NEW YORK (GenomeWeb) – Genome-wide association studies on non-human organisms have been difficult to conduct due to the lack of haplotype reference panels for such organisms. To get around this problem, researchers at the University of Oxford, the Wellcome Trust Center for Human Genetics, and the University of California, Los Angeles have developed a bioinformatics approach that uses low-coverage whole-genome sequence data to impute genotypes.
The team described its method this week in Nature Genetics, demonstrating it on genomic data from more than 2,000 outbred mice sequenced to a coverage of just 0.15-fold, as well as on genome sequence data from more than 11,000 Han Chinese individuals.
In a second study, published in the same issue of Nature Genetics, the researchers showed the utility of the method in the 2,000 outbred mice, linking genes to specific traits.
Robert Davies, a statistical geneticist at the Wellcome Trust Centre for Human Genetics and the lead author of the study describing the method, called Sequencing to Imputation Through Constructing Haplotypes, or STITCH, told GenomeWeb that it could help open up genome-wide association studies to a whole range of organisms for which there are no haplotype reference panels currently available. Already, he said, his laboratory is testing it in wheat and pigs.
Davies said that the group developed the method out of a specific need. Colleagues had sequenced 2,000 mice to low coverage and had tried to use existing software to genotype the mice, but found that the methods were not working.
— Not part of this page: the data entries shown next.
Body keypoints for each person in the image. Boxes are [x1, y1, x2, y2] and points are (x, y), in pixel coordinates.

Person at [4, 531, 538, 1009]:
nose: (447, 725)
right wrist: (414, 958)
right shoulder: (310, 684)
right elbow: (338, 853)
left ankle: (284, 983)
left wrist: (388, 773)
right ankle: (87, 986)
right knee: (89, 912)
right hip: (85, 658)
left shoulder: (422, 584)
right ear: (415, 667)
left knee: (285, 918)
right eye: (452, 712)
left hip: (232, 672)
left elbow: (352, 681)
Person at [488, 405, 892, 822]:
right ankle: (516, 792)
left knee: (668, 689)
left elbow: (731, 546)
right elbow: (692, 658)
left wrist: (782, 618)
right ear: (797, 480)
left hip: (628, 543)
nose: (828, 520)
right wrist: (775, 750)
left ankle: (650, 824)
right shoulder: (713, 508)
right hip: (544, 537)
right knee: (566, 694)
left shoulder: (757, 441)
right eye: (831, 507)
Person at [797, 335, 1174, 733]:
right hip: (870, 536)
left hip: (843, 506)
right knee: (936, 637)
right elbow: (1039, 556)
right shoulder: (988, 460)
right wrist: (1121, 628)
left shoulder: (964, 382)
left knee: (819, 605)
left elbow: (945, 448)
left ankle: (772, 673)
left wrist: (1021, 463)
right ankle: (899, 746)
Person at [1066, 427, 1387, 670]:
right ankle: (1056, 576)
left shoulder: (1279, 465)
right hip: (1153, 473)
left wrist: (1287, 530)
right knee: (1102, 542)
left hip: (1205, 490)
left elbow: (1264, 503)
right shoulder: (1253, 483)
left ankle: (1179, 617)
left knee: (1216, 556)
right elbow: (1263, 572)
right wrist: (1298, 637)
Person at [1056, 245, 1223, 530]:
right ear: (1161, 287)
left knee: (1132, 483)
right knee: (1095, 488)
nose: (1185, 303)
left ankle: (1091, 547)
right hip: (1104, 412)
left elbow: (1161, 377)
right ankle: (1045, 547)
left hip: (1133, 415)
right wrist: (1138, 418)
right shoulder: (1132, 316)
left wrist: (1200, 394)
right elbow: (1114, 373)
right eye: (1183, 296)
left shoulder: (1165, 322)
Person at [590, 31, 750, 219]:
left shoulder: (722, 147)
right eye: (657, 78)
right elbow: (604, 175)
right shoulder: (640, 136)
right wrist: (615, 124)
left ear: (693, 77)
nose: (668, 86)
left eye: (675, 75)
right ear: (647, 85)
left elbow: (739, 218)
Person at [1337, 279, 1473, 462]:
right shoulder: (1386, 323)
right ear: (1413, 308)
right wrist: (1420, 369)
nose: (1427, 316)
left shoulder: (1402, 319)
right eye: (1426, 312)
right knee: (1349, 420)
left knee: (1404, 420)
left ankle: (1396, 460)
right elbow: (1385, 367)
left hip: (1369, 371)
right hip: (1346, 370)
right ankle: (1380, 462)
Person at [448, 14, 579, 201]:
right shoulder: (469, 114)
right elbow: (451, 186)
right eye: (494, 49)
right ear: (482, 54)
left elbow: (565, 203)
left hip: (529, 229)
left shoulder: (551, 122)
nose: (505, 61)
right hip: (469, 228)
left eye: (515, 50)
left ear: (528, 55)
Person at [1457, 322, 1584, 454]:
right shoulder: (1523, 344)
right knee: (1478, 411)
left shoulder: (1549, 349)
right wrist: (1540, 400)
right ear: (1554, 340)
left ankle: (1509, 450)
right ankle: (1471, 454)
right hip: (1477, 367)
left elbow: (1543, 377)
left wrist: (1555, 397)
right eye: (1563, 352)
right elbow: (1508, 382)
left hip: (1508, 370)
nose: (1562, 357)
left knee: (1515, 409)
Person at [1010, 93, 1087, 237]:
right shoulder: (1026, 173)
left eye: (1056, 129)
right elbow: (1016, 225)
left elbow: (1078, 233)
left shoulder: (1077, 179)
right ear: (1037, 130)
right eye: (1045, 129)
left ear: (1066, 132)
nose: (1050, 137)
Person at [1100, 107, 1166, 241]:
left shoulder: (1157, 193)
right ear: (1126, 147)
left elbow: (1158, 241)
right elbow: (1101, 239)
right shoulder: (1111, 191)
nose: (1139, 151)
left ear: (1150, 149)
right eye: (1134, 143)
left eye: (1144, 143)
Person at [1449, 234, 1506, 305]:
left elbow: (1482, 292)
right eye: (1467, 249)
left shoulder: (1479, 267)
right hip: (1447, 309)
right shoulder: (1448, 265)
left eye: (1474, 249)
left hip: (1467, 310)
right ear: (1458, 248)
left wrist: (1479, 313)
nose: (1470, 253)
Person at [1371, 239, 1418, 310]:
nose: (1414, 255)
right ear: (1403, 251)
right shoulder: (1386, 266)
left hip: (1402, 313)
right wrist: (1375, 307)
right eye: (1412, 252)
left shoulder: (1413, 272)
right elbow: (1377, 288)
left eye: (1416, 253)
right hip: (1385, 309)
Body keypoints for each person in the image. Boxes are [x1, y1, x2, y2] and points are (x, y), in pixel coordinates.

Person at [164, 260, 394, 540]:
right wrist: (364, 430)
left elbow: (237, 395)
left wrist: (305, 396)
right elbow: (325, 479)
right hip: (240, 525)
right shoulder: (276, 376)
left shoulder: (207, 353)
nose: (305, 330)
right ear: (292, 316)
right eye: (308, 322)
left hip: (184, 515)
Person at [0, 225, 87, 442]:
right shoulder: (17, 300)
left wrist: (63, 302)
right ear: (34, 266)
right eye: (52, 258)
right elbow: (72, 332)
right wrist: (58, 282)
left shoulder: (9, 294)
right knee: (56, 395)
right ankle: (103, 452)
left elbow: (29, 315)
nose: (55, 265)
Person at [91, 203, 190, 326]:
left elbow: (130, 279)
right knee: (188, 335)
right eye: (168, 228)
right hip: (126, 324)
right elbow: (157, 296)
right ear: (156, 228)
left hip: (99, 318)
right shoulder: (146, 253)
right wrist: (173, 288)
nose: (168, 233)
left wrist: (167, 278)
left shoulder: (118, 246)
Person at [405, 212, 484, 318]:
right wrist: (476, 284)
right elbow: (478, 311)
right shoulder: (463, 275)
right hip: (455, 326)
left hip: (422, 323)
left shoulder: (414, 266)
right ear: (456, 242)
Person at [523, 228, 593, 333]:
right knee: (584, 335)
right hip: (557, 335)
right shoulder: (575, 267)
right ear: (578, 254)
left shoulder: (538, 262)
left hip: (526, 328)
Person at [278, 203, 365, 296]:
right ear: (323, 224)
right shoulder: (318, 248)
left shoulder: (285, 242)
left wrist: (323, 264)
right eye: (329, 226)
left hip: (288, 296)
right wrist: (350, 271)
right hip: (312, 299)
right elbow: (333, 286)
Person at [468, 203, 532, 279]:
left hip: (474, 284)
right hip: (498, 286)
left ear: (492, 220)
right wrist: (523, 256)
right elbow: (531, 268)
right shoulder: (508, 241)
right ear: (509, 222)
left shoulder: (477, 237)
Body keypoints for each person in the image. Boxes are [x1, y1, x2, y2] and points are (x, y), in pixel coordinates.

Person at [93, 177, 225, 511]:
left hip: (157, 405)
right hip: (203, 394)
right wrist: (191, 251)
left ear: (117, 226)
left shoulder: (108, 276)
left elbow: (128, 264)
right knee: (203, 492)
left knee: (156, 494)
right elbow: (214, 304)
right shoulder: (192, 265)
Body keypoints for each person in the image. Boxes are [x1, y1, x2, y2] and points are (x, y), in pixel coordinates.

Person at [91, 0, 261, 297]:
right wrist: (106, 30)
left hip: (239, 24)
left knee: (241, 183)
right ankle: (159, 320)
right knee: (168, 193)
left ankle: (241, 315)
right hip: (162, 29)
As a result, they began developing an alternative method, Davies said, that could use the NGS data without additional microarray data or a haplotype reference panel.
The method is based on a standard Hidden Markov model, Davies said, and is similar to a genotype imputation method previously developed for microarray data. The main difference is that it operates at the sequencing read level, whereas algorithms like Beagle that work on microarray data operate independently on each SNP. However, with sequencing, several SNPs are often joined on one read. "Reads can span four or five SNPs," Davies said. With STITCH, "we essentially changed the model to accommodate for the fact that the SNPs on the read are not independent of each other."
The researchers ran STITCH on the mouse sequence data and imputed genotypes at 7.1 million SNPs. They validated the accuracy of the results by comparing them to four mice genomes that were sequenced to 10x coverage, as well as 44 mice genomes they had genotyped on an array platform of more than 21,000 SNPs.
After filtering the initial results, they found that their method was around 98 percent and 97 percent concordant with the microarray and high-coverage whole-genome sequence data, respectively.
Davies said that when they ran STITCH in a "read unaware" mode, accuracy dropped to about 88 percent, demonstrating the importance of accounting for the fact that each read could contain multiple SNPs.
The team also tested Beagle, the algorithm developed for microarray data, on the NGS data and found that accuracy was greatly reduced. That algorithm was only 8 percent and 22 percent concordant with the higher coverage WGS data and array data, respectively.
Next, the researchers tested STITCH on more than 11,000 genomes of Han Chinese individuals that were sequenced to 1.7x coverage, comparing STITCH results to genotypes from 72 array-genotyped individuals and nine individuals sequenced to 10x coverage, and again found their method to be highly concordant.
In the second study, researchers led by Jonathan Flint's and Richard Mott's labs at the Wellcome Trust Centre for Human Genetics described how when they used STITCH to impute ancestral haplotypes of nearly 2,000 mice, they were able to link a number of genes to different phenotypes, including genes related to sleep, cage activity, a startle reaction, bone mineral content, and wound healing.
The study is "the first to use extremely low-coverage sequence to generate accurate genotypes without a reference panel," the authors wrote.
Davies said that STITCH would be especially relevant in non-human genomes, for which there are no haplotype reference panels available, and could be more cost effective than microarrays. He estimated that low-coverage sequencing costs around £45 ($60) per mouse while a microarray would cost around £65 ($87) per mouse. In addition, sequencing provides much more data than microarrays and does not require any prior knowledge about the variants and how they segregate in a population.
"Instead of needing population-specific arrays, no customization is necessary," Davies said. However, STITCH requires a high quality reference genome and large numbers of samples. "If the reference genome is incorrect, the method will suffer," Davies said, adding that nonetheless, it is "very promising."
STITCH is currently available for free to academic researchers. Going forward, Davies said, it would be interesting to see how it is used and in what species. Researchers in the ag-bio space might be especially interested in using the method, he said.